Cette sanglante proscription ne frappait point les égorgeurs du 10 août — une cérémonie funèbre avait honoré ceux qui avaient péri clans l’attaque du château —, mais elle atteignait les victimes qui leur avaient échappé, celles pour qui une générosité cruellement trompée avait fait un asile des prisons, et enfin ceux qui, comme les prêtres insermentés, étaient destinés à la déportation, ou étaient réputés suspects de trahison pour leurs écrits, leur attachement au roi, ou leurs services passés. De ce nombre furent aussi les prisonniers d’Orléans que Danton ordonna de transférer à Versailles pour les faire égorger en route par les assassins qu’il envoya de Paris. On appela le roi aux fenêtres du Temple, pour lui faire voir la tête de la princesse de Lamballe : on voulait ainsi l’aguerrir au sort qui lui était réservé.

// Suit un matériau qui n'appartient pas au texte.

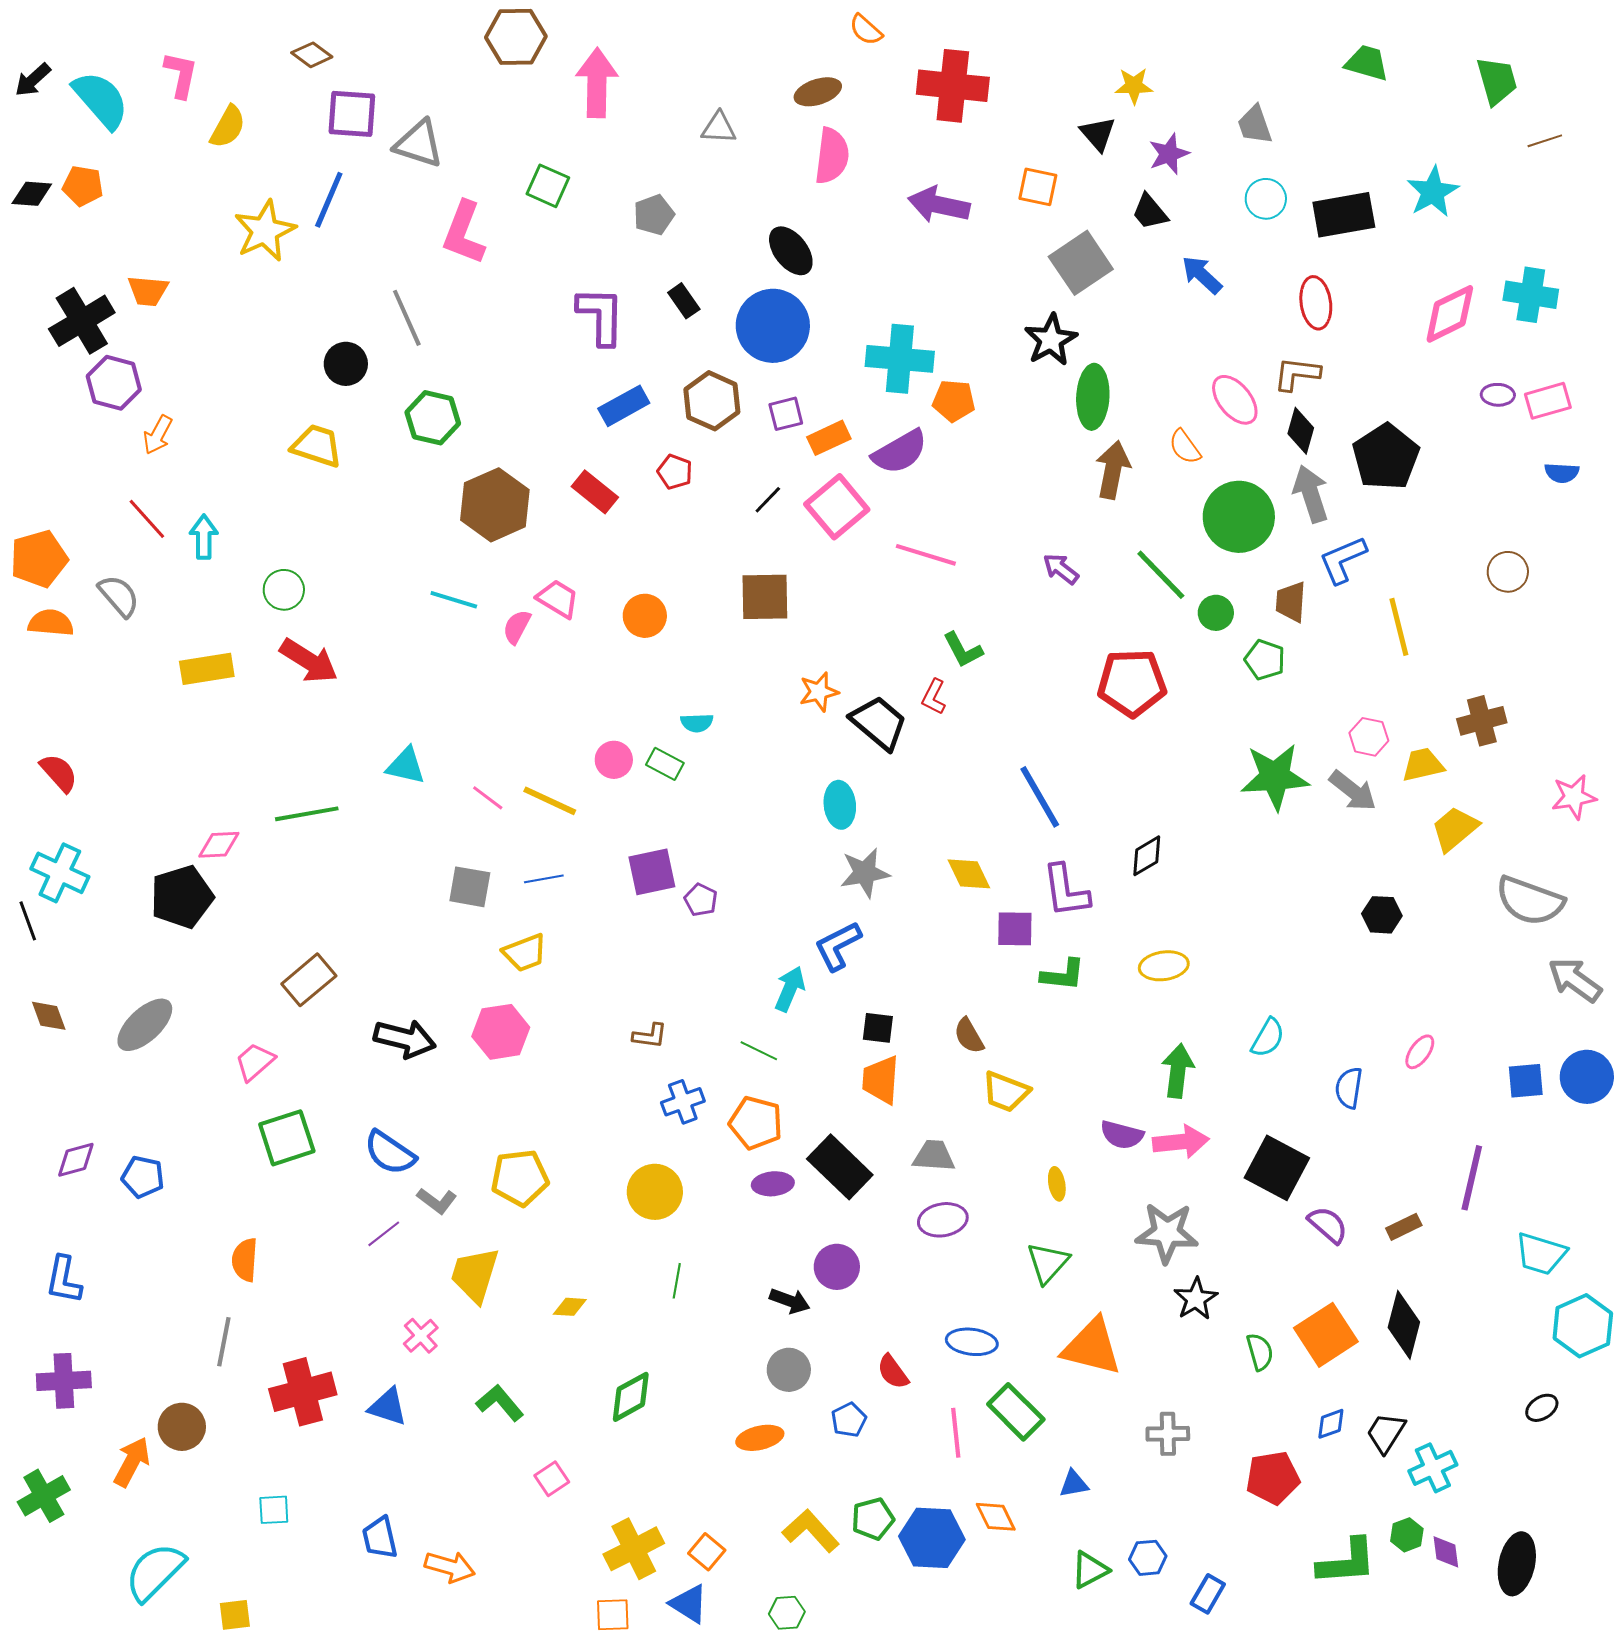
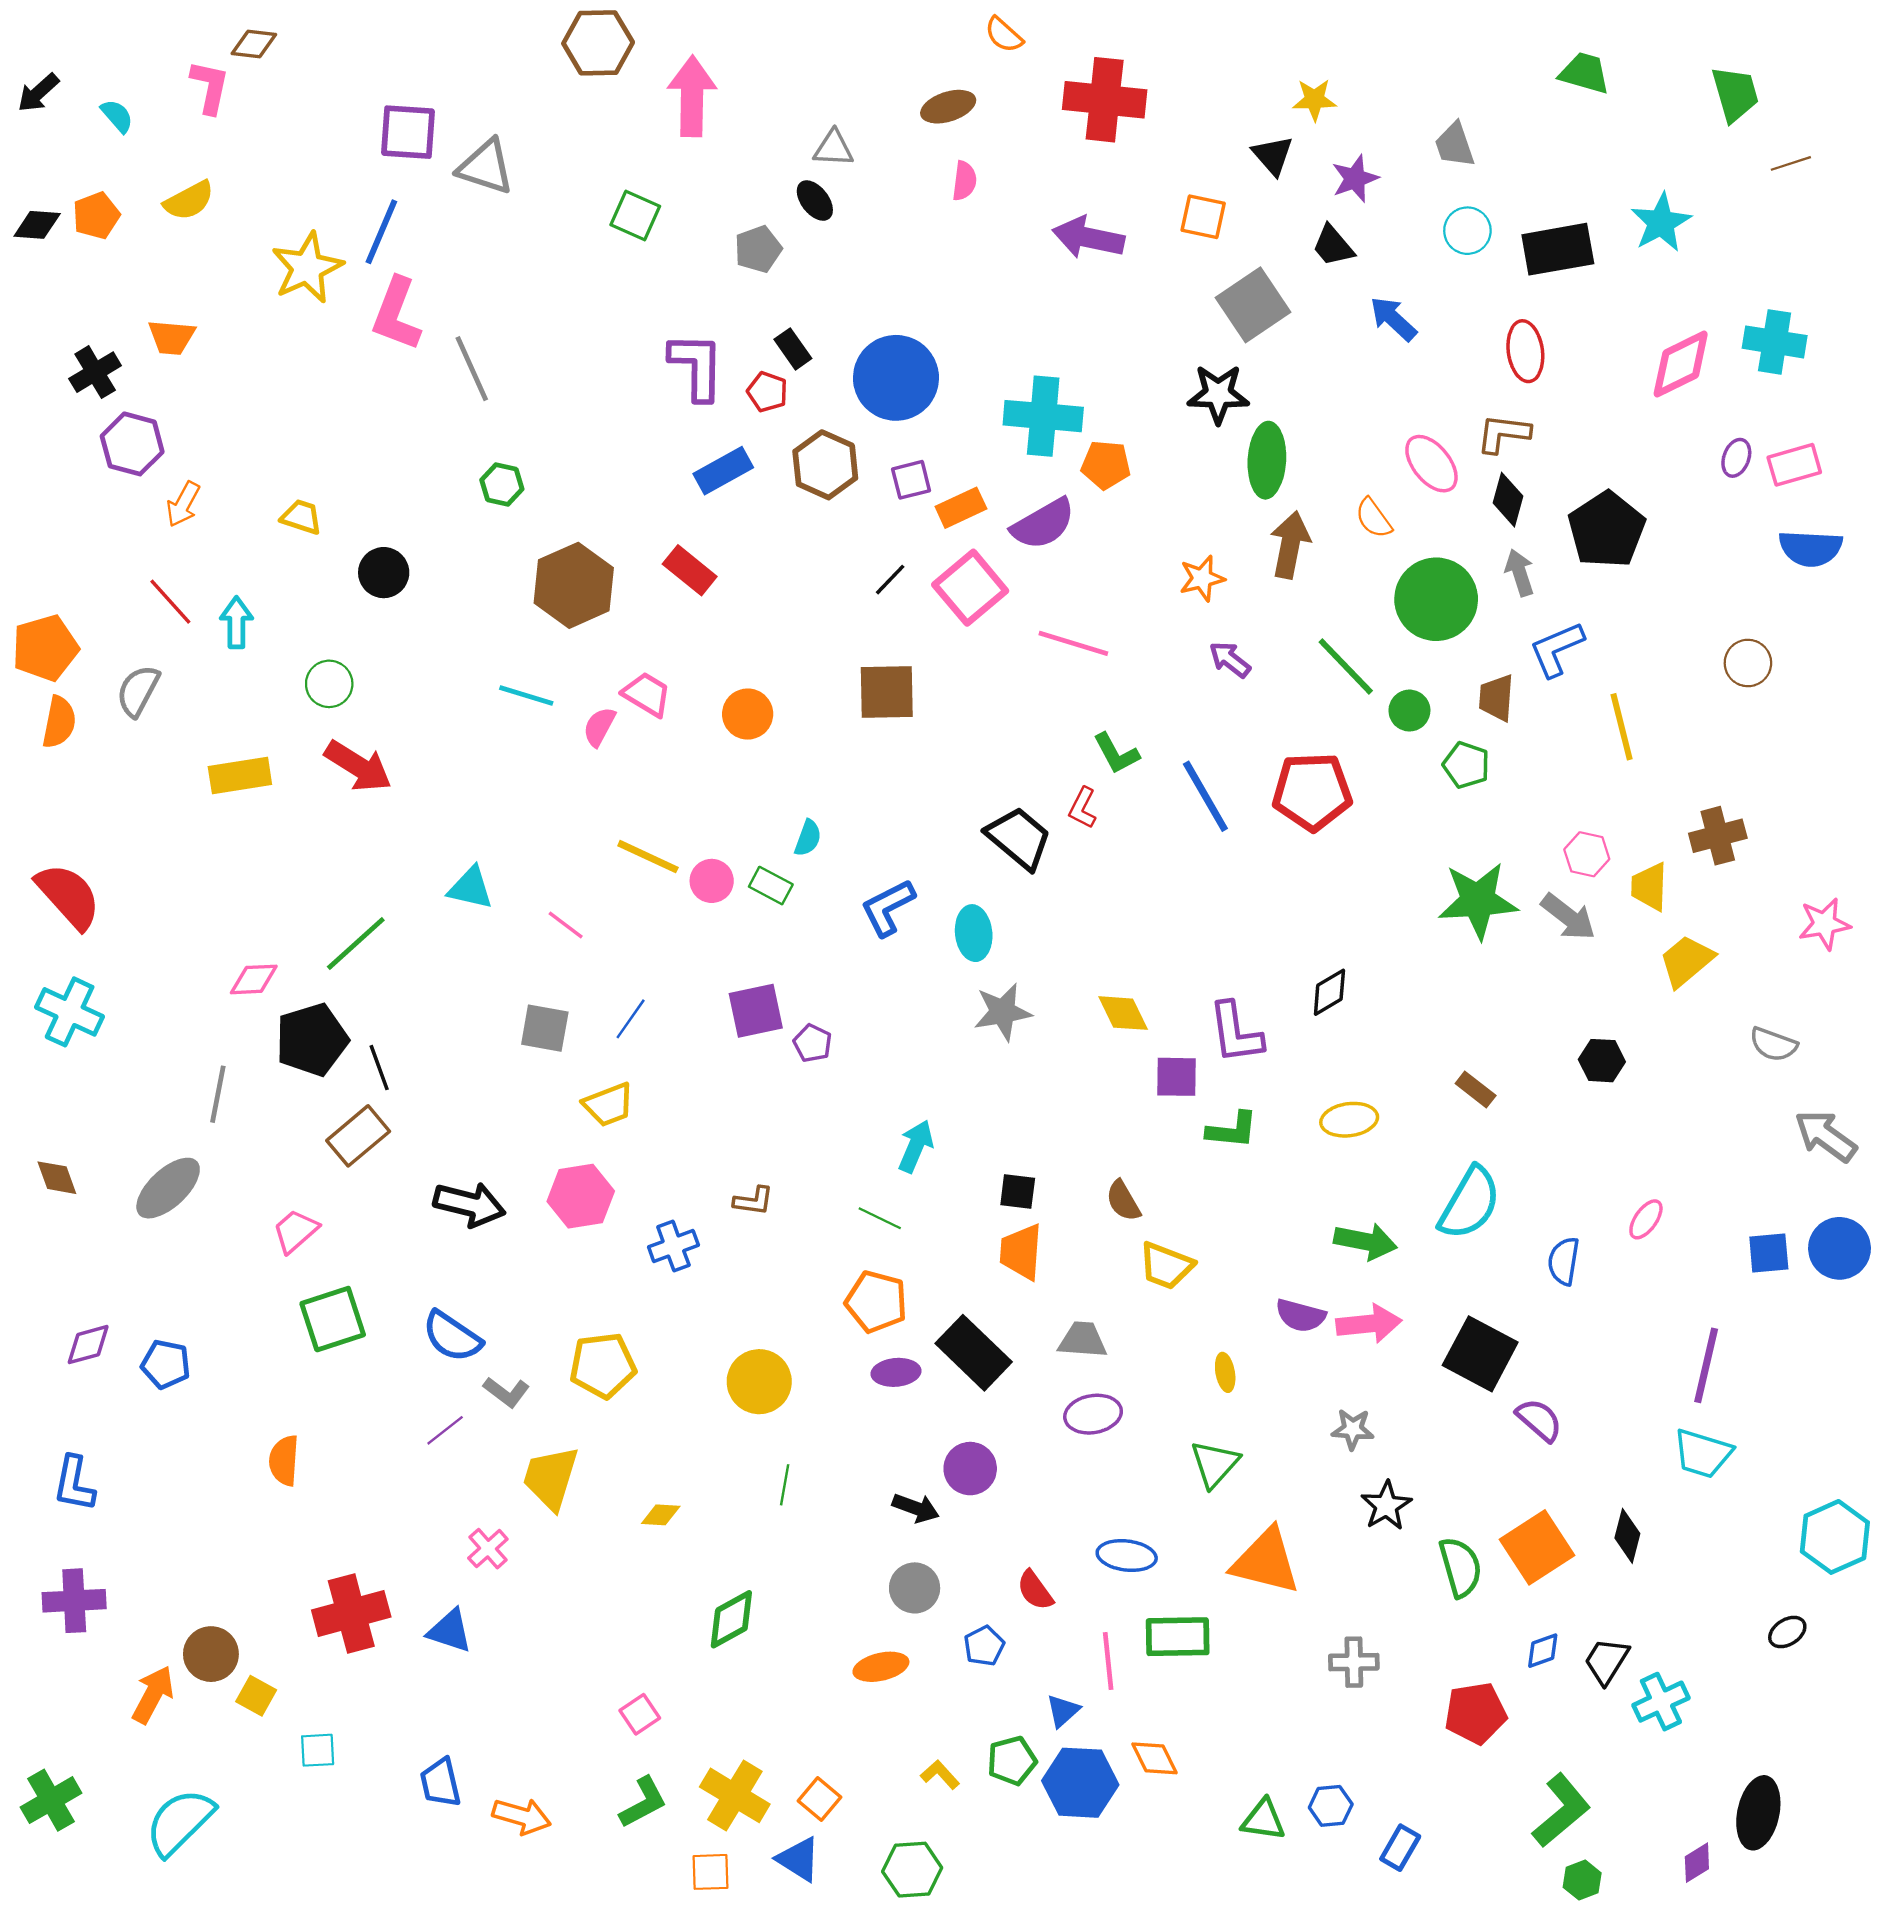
brown diamond: (312, 55) -> (254, 44), moved, turned -30
cyan semicircle: (101, 100) -> (117, 116), size x0.5
yellow semicircle: (228, 127) -> (189, 201), moved, turned 33
pink semicircle: (832, 156) -> (964, 181), size x0.6
orange pentagon: (83, 186) -> (96, 216), turned -30
pink L-shape: (464, 233) -> (396, 314), moved
black ellipse: (791, 251) -> (815, 201), moved, size x0.7
black cross: (82, 321) -> (95, 372), size x0.7
black star: (1051, 340) -> (1218, 394), turned 30
black circle: (346, 364) -> (384, 573), moved
purple ellipse: (1498, 395) -> (1736, 458), turned -72
green hexagon: (433, 418) -> (502, 485), size x0.7
yellow trapezoid: (317, 446) -> (301, 517), moved, size x0.7
red pentagon: (675, 472) -> (767, 392), moved
blue semicircle: (1562, 473) -> (1811, 548), size x1.6
gray arrow: (1311, 494) -> (1520, 573), size x0.7
gray semicircle: (119, 596) -> (138, 691), turned -111
orange semicircle: (51, 623) -> (59, 722), turned 96
orange star: (819, 692) -> (1202, 578), moved
cyan semicircle: (697, 723) -> (808, 838), turned -68
yellow trapezoid: (1423, 765) -> (1649, 887), turned -75
red semicircle: (59, 773) -> (68, 896), size x1.5
blue line: (1040, 797) -> (1205, 796), moved
yellow line: (550, 801) -> (648, 857), moved
green line: (307, 814) -> (356, 944), turned -32
blue line: (544, 879) -> (631, 1019), turned -45
black pentagon: (182, 897) -> (312, 1040), moved
gray semicircle: (1530, 901) -> (1773, 1044), size x0.6
black line: (28, 921) -> (379, 1068), moved
blue L-shape: (838, 946) -> (888, 908), moved
cyan semicircle: (1268, 1038) -> (1470, 1203), size x1.6
green arrow: (1178, 1071) -> (1365, 1241), turned 94
blue cross: (683, 1102) -> (673, 1246), moved
brown rectangle: (1404, 1227) -> (1476, 1090), moved, turned 64
gray star: (1167, 1233) -> (1353, 1429), size x0.6
cyan trapezoid: (1541, 1254) -> (1703, 1454), moved
black diamond: (1404, 1325) -> (1627, 1536), size x0.7
gray line: (224, 1342) -> (218, 1094), moved
green semicircle: (1260, 1352) -> (1460, 1567), size x1.4
green L-shape: (500, 1403) -> (643, 1802), moved, turned 102
green rectangle: (1016, 1412) -> (1178, 1637), turned -46
blue triangle: (1074, 1484) -> (1063, 1711), moved, turned -32
green cross: (44, 1496) -> (51, 1800), moved
yellow L-shape: (811, 1531) -> (940, 1775), size x0.6
green hexagon: (1407, 1535) -> (1582, 1880), moved
yellow cross: (634, 1549) -> (735, 1795), turned -32
purple diamond: (1446, 1552) -> (1697, 1863), moved, turned 66
green L-shape: (1347, 1562) -> (1561, 1811), turned -36
green triangle: (1090, 1570) -> (1263, 1820), turned 36
green hexagon: (787, 1613) -> (912, 1870), size x1.4
yellow square: (235, 1615) -> (256, 1696), moved, turned 36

Ces horribles massacres ne sont pas seulement légalisés par Danton qui les commande et par les communes qui les paient ; ils deviennent encore le thème d’une proclamation que la commune de Paris adresse à toutes les communes de la France. Une partie des conspirateurs a été mise à mort par le peuple, acte de justice qui lui a paru indispensable... Sans doute la nation entières empressera d’adopter ce moyen si nécessaire de salut public, et tous les Français s’écrieront comme les Parisiens : Nous marchons à l’ennemi, mais ne laissons pas derrière nous des brigands pour égorger nos femmes et nos enfants. Lafayette avait voulu mener le roi à l’armée, afin qu’il marchât avec elle à l’ennemi ; mais il voulait après avoir chassé l’étranger revenir à Paris détruire la commune, les Jacobins et les Marseillais. Le langage de Danton était différent : Il faut une convulsion nationale pour faire rétrograder les despotes. — Il faut que le peuple se porte, se roule en masse sur les ennemis pour les exterminer d’un seul coup. Danton dominait la tribune ; il avait été compris et obéi : la commune répondait par un manifeste sanguinaire au manifeste outrageant, que le duc de Brunswick avait publié à Coblentz. Ce généralissime de Pillnitz traitait de rebelles les soldats français que Dumouriez menait contre l’étranger. Il osait vouer à la mort ceux qui seraient pris les armes à la main ! Sortie de Coblentz, cette odieuse déclaration avait porté à son comble l’indignation du peuple. Ceux qui conduisaient ses destinées se servirent avec un horrible succès de cette passion nouvelle d’une généreuse vengeance, qui envahissait soudain les esprits.

A la tête de 80.000 Prussiens et Autrichiens, et de l’émigration sous les ordres des frères de Louis XVI, le généralissime de la coalition avait échoué devant Thionville, mais il avait pris Longwy et Verdun et était en marche sur la capitale. C’est pendant les intervalles de ces événements militaires, qu’arrivèrent à Paris les égorgeurs du Midi ; que Pétion avait demandé l’abolition de la royauté ; que la journée du 10 août avait eu lieu, la famille royale enfermée au Temple, les prêtres insermentés bannis ; des visites domiciliaires ordonnées partout ; et que les massacres de septembre venaient de faire couler des torrents de sang ! Cependant loin de ces périls, dans des villages de l’intérieur, s’élevait obscurément le 22 août, un drapeau royal et religieux, qui appelait vainement à lui l’émigration. Huit mille paysans de la Vendée, conduits par Baudry d’Asson, s’emparaient de Châtillon. L’aristocratie de la cour dédaigna ces prolétaires de la cause royale : elle aima mieux se mettre à la suite de l’invasion étrangère, qui avait provoqué les atteintes portées à l’inviolabilité de la personne du roi, et poussé ses ennemis à s’affranchir de toute retenue.

La victoire de Valmy, remportée par Kellermann le 20 septembre, repousse au-delà de nos frontières les étrangers et les émigrés. Mais malheureusement ce beau triomphe n’arrête point les anarchistes dans leur sanglante carrière. Le lendemain, l’assemblée législative ferme sa session, sans avoir pu se glorifier du succès de nos armes.